Among many other villages of District Dadu, Sindh “Sohrab Bhugio” holds a special place in my memory. Back in 2014 when I first visited this village, I was struck by awe, seeing every single woman as old as 80 and girl as young as 8 embossing intricate thread work design to manufacture Sindhi topi (cap). It was a sight to remember; dozens of women sitting under failing shadows, chatting astutely with hands of seasoned professional moving compulsorily, in strange urgency. Moment of brief uneasiness spun on every face that I extended a handshake with. Perhaps! I was an intruder who wasted sacred moments of hands at commendation of Lugh.
Among 500 households of the village with average household size of 8, none have training and capability to manufacture and fully assemble a cap. Every woman is paid different informal per-piece rate depending on work; HBWW doing simple embroidery on circular portion of cap were paid 20 R- less than a US quarter, one sewing fancy lace were paid 10 Rs. and those stitching all parts together were paid 15 Rs and so on. For last 11 years since the inception of business all women and girls have been working exclusively for same business owner but wages have not seen any change despite inflation and worse floods. If anyone gets sick, there is no entitlement of paid leave. No work means no money, simply laid. When probed, then, Bachul, 49 years old skilled woman worked said, “I have 4 daughters and we all do embroidery work. Collectively we finish around 350 to 360 pieces a month and earn 4500 to 5200 rupees per month depending on part of cap that we finish”, her hands constantly at work even when she spoke to me and not understanding when I said, “Would not it be better if your girls go to school and making your girls work at this age is snatching away their childhood”. She simply added, ” our family is getting more money since they have started working”.
Social security and medical insurance is non-existent and girl child labor is at peak. At average one informal worker earns, devastatingly meager 1500 Rs wages, equal to USD 15, after 230 hours of skilled labour. Obsession to finish as many pieces as possible had cost them their health and emotions. These rural artists, see a new goat, a new dress on holiday, a better meal or an opportunity of affording better sham to dowry, in every knot of thread, they place.
When probed on collective bargain for better wages, answer was straight, “Yes we have tried, many times, he refuses. If we push it too hard he can easily give this work to women in other village. We are dependent on him, not he. None of us want to lose what we have”, Seema, 67, said innocently, giving a silent glance to her sick husband, asleep between flock of flies in humid shadow of mud corridor.

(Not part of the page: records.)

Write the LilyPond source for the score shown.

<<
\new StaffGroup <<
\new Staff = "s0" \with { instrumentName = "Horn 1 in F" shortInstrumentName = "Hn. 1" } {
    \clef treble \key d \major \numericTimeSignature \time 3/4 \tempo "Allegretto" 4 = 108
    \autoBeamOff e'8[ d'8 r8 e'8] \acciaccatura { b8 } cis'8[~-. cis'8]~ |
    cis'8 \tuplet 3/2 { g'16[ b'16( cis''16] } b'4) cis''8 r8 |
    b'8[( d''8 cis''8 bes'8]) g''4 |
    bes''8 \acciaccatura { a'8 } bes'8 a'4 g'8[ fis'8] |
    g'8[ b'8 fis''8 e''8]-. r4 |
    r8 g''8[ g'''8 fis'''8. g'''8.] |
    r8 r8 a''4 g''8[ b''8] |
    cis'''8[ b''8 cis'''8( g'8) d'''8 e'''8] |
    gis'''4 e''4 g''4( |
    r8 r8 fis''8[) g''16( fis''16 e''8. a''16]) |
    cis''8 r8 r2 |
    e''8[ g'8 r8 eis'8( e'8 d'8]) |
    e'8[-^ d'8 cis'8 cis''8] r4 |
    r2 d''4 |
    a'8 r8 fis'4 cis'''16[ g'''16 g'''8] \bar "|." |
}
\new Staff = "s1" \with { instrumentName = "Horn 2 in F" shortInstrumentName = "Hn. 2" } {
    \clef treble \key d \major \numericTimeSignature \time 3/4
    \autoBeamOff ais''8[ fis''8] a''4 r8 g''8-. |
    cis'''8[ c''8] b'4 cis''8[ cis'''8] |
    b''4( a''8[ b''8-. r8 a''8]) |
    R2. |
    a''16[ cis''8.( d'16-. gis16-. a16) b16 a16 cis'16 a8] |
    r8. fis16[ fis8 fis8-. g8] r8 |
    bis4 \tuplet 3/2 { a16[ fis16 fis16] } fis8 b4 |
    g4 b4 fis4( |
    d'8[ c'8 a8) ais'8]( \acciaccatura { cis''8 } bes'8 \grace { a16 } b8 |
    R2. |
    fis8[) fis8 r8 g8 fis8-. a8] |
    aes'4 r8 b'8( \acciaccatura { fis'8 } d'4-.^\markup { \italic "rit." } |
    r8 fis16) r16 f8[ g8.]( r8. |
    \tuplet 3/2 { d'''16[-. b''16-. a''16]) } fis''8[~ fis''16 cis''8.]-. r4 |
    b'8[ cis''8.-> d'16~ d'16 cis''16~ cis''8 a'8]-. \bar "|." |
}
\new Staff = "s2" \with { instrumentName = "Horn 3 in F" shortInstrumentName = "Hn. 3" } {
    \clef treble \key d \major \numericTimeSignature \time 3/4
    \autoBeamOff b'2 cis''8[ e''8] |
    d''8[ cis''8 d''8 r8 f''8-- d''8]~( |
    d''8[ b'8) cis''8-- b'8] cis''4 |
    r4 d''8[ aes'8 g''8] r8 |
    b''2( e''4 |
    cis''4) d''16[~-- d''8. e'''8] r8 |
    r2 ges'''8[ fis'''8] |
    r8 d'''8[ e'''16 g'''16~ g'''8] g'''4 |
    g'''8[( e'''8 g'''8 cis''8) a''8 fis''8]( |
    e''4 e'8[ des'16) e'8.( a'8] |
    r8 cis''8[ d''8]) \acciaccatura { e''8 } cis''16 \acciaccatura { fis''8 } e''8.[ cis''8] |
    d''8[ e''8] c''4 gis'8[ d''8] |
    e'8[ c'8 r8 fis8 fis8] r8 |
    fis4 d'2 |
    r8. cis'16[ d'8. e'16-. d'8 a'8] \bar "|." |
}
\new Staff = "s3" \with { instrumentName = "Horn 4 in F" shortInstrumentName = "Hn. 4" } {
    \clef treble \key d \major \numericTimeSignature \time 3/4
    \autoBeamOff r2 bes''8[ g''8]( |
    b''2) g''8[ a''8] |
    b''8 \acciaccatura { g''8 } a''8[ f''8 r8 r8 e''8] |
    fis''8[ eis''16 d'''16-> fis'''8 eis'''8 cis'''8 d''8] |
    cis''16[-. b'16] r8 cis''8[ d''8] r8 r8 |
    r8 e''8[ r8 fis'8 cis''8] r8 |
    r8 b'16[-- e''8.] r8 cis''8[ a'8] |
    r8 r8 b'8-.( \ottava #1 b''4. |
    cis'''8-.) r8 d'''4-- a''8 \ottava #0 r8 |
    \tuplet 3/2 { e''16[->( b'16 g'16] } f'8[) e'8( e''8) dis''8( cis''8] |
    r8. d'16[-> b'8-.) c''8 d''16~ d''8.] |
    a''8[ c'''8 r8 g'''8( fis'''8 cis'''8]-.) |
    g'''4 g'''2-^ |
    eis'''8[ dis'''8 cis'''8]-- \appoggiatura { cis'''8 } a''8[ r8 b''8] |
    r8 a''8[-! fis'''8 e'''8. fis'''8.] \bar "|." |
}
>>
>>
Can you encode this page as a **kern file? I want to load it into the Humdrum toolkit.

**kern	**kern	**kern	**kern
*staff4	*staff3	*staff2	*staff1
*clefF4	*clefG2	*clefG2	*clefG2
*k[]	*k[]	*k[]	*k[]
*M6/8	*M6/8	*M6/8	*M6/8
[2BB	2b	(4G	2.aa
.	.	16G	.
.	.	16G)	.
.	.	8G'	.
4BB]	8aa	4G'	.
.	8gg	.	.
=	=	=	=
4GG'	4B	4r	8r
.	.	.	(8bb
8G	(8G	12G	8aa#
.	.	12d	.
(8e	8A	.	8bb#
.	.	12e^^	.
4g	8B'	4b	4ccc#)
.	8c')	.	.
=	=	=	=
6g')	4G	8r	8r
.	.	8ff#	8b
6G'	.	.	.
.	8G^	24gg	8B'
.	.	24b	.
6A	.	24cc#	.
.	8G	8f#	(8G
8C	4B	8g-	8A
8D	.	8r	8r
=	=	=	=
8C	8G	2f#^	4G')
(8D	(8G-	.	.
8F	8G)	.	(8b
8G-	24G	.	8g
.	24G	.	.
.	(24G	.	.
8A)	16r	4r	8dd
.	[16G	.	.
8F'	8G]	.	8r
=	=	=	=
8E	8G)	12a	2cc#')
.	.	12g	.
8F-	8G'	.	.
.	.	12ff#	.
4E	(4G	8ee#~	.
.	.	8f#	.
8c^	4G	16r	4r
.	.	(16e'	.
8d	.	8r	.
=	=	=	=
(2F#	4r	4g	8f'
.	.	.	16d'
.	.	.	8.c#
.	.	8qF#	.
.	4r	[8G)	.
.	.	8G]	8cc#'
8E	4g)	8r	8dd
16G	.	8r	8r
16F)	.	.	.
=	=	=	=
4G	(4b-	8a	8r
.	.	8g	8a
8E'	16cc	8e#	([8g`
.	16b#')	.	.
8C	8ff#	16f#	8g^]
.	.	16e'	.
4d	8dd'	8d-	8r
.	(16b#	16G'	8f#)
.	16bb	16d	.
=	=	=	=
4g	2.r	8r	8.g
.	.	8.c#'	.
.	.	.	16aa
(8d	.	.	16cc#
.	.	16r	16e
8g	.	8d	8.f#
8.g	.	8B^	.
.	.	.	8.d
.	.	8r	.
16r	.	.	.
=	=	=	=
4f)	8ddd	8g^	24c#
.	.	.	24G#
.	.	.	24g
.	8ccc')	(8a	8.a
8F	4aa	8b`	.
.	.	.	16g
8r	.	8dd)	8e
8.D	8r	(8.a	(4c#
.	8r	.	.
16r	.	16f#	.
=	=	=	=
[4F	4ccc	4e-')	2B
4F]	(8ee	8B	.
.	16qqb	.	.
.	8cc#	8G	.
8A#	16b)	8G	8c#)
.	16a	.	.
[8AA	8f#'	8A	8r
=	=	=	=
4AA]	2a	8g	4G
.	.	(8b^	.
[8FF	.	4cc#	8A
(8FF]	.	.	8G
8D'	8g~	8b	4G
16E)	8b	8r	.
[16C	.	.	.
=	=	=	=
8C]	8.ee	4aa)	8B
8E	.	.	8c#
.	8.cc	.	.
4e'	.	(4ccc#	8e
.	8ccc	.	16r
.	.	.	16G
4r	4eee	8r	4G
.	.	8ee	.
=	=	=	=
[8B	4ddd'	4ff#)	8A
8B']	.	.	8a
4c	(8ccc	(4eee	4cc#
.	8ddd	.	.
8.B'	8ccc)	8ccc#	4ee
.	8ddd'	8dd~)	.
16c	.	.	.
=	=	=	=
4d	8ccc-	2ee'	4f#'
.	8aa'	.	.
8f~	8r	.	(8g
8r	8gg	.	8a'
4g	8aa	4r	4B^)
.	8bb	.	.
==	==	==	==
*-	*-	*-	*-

These women living, cut-off and culture-bound, lives were unaware of their collective and fantastic power to bring change in their own income situation. They couldn’t, possibly, realize that being businessman, it would not be easy to shift business to women in next village because it will not only cost him time and money but also a potential conflict and resistance for intruding in someone else’s business territory. It is classic scenario of mind game where one playing it right gets to enjoy power. For development professionals this story with simple texture but complex weaving has a lot to think about.
Most of times development NGOs focused on vocational training programs for communities struggle with establishing sustainable private sector linkages for promoting community based entrepreneurship. This story is living example that how a village itself can be transformed in to an income generation hub, only if vocational and business training plans are carefully tailored for needs of community. There is also a lesson that empowering communities by providing income opportunity may not be enough. Neatly laid out human and labour rights advocacy plans are required to avoid possible exploitation of community by community members in a long run. It is a challenge for development professionals to live up to. Appropriate use of incredible knowledge produced by social researchers and non-profit communities has great potential to address this challenge. Securing labour rights and enabling skilled invisible working communities in today’s complex society are one of many issues for government, non-profit and advocates to address. I hope that we, with burden of knowledge and awareness of right-thing-to-do, will continue doing our part to make this world a better place for everyone to live in.
Disclaimer: Author gained insight for this post during field trip as former employee of UN-Women, DRR, DRM focused project in flood afflicted communities. At present she is serving with Concern Worldwide as Social Impact Innovation Officer. She believes in equal opportunity for all and right to decent earning.